= WHAT TO WORK ON =
Repeat the listing below in full, exactly as it stands.

Data items
===============
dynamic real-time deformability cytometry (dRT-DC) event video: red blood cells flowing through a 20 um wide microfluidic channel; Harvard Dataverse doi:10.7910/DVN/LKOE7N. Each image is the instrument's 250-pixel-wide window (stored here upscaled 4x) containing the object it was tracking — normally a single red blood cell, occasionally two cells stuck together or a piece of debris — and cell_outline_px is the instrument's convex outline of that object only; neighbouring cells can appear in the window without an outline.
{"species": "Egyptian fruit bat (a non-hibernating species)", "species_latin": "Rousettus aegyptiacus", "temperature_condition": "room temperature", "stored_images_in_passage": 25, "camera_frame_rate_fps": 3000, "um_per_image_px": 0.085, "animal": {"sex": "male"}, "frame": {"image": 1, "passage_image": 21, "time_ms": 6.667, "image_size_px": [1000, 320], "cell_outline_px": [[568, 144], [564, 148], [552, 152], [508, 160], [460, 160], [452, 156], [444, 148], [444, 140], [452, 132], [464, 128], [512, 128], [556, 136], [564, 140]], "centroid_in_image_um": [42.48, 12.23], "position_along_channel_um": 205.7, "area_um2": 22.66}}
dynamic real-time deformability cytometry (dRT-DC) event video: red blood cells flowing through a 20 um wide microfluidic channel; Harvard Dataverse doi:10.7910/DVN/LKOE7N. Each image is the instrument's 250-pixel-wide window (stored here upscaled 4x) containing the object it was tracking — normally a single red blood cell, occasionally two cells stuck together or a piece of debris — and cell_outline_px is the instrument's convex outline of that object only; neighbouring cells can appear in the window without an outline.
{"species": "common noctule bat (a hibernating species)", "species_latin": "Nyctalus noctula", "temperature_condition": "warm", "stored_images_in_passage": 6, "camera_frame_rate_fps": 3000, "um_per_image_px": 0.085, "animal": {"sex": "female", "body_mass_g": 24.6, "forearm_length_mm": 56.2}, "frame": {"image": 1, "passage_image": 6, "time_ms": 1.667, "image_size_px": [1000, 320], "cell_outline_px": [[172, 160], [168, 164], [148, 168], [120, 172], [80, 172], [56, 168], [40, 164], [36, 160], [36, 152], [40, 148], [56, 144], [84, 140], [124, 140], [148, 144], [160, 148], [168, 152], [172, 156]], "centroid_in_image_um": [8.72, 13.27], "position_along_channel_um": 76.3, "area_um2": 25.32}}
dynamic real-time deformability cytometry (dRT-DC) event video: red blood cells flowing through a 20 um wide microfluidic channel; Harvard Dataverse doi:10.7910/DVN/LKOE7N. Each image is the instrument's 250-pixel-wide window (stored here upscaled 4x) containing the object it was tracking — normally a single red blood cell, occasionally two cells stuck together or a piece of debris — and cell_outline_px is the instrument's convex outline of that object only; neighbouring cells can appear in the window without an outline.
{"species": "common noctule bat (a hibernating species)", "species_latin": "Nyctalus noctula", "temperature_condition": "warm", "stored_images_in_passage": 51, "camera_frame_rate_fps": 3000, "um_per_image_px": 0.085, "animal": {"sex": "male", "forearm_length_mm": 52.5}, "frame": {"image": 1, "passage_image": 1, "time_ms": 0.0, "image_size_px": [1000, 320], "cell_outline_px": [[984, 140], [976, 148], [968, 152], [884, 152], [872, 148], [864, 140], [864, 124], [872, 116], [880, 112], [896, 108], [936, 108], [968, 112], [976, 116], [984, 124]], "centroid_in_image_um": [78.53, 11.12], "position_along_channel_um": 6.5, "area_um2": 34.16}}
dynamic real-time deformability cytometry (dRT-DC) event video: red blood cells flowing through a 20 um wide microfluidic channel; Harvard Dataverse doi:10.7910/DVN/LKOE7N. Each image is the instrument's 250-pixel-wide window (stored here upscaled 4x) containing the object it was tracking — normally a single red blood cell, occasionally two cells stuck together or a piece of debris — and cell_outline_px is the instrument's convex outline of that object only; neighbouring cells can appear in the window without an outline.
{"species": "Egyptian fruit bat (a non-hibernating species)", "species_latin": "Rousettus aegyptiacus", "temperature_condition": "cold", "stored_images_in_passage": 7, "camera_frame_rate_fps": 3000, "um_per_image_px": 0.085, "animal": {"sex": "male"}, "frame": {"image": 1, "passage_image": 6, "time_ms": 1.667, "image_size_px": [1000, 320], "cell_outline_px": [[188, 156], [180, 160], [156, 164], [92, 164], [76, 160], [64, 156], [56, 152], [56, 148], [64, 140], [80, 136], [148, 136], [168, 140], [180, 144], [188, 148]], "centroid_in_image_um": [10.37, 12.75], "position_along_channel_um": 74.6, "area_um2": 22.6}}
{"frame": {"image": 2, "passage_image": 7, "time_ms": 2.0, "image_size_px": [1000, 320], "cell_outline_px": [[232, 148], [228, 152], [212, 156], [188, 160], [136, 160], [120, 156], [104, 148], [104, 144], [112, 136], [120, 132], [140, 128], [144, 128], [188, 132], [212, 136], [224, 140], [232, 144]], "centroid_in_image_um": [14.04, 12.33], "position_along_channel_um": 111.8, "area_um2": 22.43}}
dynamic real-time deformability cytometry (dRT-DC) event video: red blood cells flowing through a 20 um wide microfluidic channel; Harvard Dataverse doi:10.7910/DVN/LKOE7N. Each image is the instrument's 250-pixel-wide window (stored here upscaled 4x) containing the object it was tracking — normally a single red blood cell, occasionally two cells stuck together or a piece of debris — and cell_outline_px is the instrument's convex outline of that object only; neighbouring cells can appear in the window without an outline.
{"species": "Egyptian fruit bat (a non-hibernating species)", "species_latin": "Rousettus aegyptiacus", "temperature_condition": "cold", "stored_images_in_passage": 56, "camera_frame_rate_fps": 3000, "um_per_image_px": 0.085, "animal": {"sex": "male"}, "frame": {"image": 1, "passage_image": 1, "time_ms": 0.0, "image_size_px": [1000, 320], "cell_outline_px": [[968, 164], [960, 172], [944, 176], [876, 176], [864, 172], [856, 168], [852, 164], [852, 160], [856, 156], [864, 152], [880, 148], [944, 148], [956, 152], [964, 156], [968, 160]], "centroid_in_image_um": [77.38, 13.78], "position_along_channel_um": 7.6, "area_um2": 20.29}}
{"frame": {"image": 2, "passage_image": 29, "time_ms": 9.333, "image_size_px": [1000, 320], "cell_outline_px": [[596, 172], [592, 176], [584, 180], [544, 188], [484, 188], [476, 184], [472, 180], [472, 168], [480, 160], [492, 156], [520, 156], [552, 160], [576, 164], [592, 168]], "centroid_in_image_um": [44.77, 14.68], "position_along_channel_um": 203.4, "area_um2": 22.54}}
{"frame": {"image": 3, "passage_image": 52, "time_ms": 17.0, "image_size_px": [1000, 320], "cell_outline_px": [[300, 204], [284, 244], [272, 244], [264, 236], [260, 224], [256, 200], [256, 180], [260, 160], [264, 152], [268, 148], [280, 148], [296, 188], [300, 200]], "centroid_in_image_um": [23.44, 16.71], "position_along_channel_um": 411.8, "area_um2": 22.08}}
===============
= ANSWER =
dynamic real-time deformability cytometry (dRT-DC) event video: red blood cells flowing through a 20 um wide microfluidic channel; Harvard Dataverse doi:10.7910/DVN/LKOE7N. Each image is the instrument's 250-pixel-wide window (stored here upscaled 4x) containing the object it was tracking — normally a single red blood cell, occasionally two cells stuck together or a piece of debris — and cell_outline_px is the instrument's convex outline of that object only; neighbouring cells can appear in the window without an outline.
{"species": "Egyptian fruit bat (a non-hibernating species)", "species_latin": "Rousettus aegyptiacus", "temperature_condition": "room temperature", "stored_images_in_passage": 25, "camera_frame_rate_fps": 3000, "um_per_image_px": 0.085, "animal": {"sex": "male"}, "frame": {"image": 1, "passage_image": 21, "time_ms": 6.667, "image_size_px": [1000, 320], "cell_outline_px": [[568, 144], [564, 148], [552, 152], [508, 160], [460, 160], [452, 156], [444, 148], [444, 140], [452, 132], [464, 128], [512, 128], [556, 136], [564, 140]], "centroid_in_image_um": [42.48, 12.23], "position_along_channel_um": 205.7, "area_um2": 22.66}}
dynamic real-time deformability cytometry (dRT-DC) event video: red blood cells flowing through a 20 um wide microfluidic channel; Harvard Dataverse doi:10.7910/DVN/LKOE7N. Each image is the instrument's 250-pixel-wide window (stored here upscaled 4x) containing the object it was tracking — normally a single red blood cell, occasionally two cells stuck together or a piece of debris — and cell_outline_px is the instrument's convex outline of that object only; neighbouring cells can appear in the window without an outline.
{"species": "common noctule bat (a hibernating species)", "species_latin": "Nyctalus noctula", "temperature_condition": "warm", "stored_images_in_passage": 6, "camera_frame_rate_fps": 3000, "um_per_image_px": 0.085, "animal": {"sex": "female", "body_mass_g": 24.6, "forearm_length_mm": 56.2}, "frame": {"image": 1, "passage_image": 6, "time_ms": 1.667, "image_size_px": [1000, 320], "cell_outline_px": [[172, 160], [168, 164], [148, 168], [120, 172], [80, 172], [56, 168], [40, 164], [36, 160], [36, 152], [40, 148], [56, 144], [84, 140], [124, 140], [148, 144], [160, 148], [168, 152], [172, 156]], "centroid_in_image_um": [8.72, 13.27], "position_along_channel_um": 76.3, "area_um2": 25.32}}
dynamic real-time deformability cytometry (dRT-DC) event video: red blood cells flowing through a 20 um wide microfluidic channel; Harvard Dataverse doi:10.7910/DVN/LKOE7N. Each image is the instrument's 250-pixel-wide window (stored here upscaled 4x) containing the object it was tracking — normally a single red blood cell, occasionally two cells stuck together or a piece of debris — and cell_outline_px is the instrument's convex outline of that object only; neighbouring cells can appear in the window without an outline.
{"species": "common noctule bat (a hibernating species)", "species_latin": "Nyctalus noctula", "temperature_condition": "warm", "stored_images_in_passage": 51, "camera_frame_rate_fps": 3000, "um_per_image_px": 0.085, "animal": {"sex": "male", "forearm_length_mm": 52.5}, "frame": {"image": 1, "passage_image": 1, "time_ms": 0.0, "image_size_px": [1000, 320], "cell_outline_px": [[984, 140], [976, 148], [968, 152], [884, 152], [872, 148], [864, 140], [864, 124], [872, 116], [880, 112], [896, 108], [936, 108], [968, 112], [976, 116], [984, 124]], "centroid_in_image_um": [78.53, 11.12], "position_along_channel_um": 6.5, "area_um2": 34.16}}
dynamic real-time deformability cytometry (dRT-DC) event video: red blood cells flowing through a 20 um wide microfluidic channel; Harvard Dataverse doi:10.7910/DVN/LKOE7N. Each image is the instrument's 250-pixel-wide window (stored here upscaled 4x) containing the object it was tracking — normally a single red blood cell, occasionally two cells stuck together or a piece of debris — and cell_outline_px is the instrument's convex outline of that object only; neighbouring cells can appear in the window without an outline.
{"species": "Egyptian fruit bat (a non-hibernating species)", "species_latin": "Rousettus aegyptiacus", "temperature_condition": "cold", "stored_images_in_passage": 7, "camera_frame_rate_fps": 3000, "um_per_image_px": 0.085, "animal": {"sex": "male"}, "frame": {"image": 1, "passage_image": 6, "time_ms": 1.667, "image_size_px": [1000, 320], "cell_outline_px": [[188, 156], [180, 160], [156, 164], [92, 164], [76, 160], [64, 156], [56, 152], [56, 148], [64, 140], [80, 136], [148, 136], [168, 140], [180, 144], [188, 148]], "centroid_in_image_um": [10.37, 12.75], "position_along_channel_um": 74.6, "area_um2": 22.6}}
{"frame": {"image": 2, "passage_image": 7, "time_ms": 2.0, "image_size_px": [1000, 320], "cell_outline_px": [[232, 148], [228, 152], [212, 156], [188, 160], [136, 160], [120, 156], [104, 148], [104, 144], [112, 136], [120, 132], [140, 128], [144, 128], [188, 132], [212, 136], [224, 140], [232, 144]], "centroid_in_image_um": [14.04, 12.33], "position_along_channel_um": 111.8, "area_um2": 22.43}}
dynamic real-time deformability cytometry (dRT-DC) event video: red blood cells flowing through a 20 um wide microfluidic channel; Harvard Dataverse doi:10.7910/DVN/LKOE7N. Each image is the instrument's 250-pixel-wide window (stored here upscaled 4x) containing the object it was tracking — normally a single red blood cell, occasionally two cells stuck together or a piece of debris — and cell_outline_px is the instrument's convex outline of that object only; neighbouring cells can appear in the window without an outline.
{"species": "Egyptian fruit bat (a non-hibernating species)", "species_latin": "Rousettus aegyptiacus", "temperature_condition": "cold", "stored_images_in_passage": 56, "camera_frame_rate_fps": 3000, "um_per_image_px": 0.085, "animal": {"sex": "male"}, "frame": {"image": 1, "passage_image": 1, "time_ms": 0.0, "image_size_px": [1000, 320], "cell_outline_px": [[968, 164], [960, 172], [944, 176], [876, 176], [864, 172], [856, 168], [852, 164], [852, 160], [856, 156], [864, 152], [880, 148], [944, 148], [956, 152], [964, 156], [968, 160]], "centroid_in_image_um": [77.38, 13.78], "position_along_channel_um": 7.6, "area_um2": 20.29}}
{"frame": {"image": 2, "passage_image": 29, "time_ms": 9.333, "image_size_px": [1000, 320], "cell_outline_px": [[596, 172], [592, 176], [584, 180], [544, 188], [484, 188], [476, 184], [472, 180], [472, 168], [480, 160], [492, 156], [520, 156], [552, 160], [576, 164], [592, 168]], "centroid_in_image_um": [44.77, 14.68], "position_along_channel_um": 203.4, "area_um2": 22.54}}
{"frame": {"image": 3, "passage_image": 52, "time_ms": 17.0, "image_size_px": [1000, 320], "cell_outline_px": [[300, 204], [284, 244], [272, 244], [264, 236], [260, 224], [256, 200], [256, 180], [260, 160], [264, 152], [268, 148], [280, 148], [296, 188], [300, 200]], "centroid_in_image_um": [23.44, 16.71], "position_along_channel_um": 411.8, "area_um2": 22.08}}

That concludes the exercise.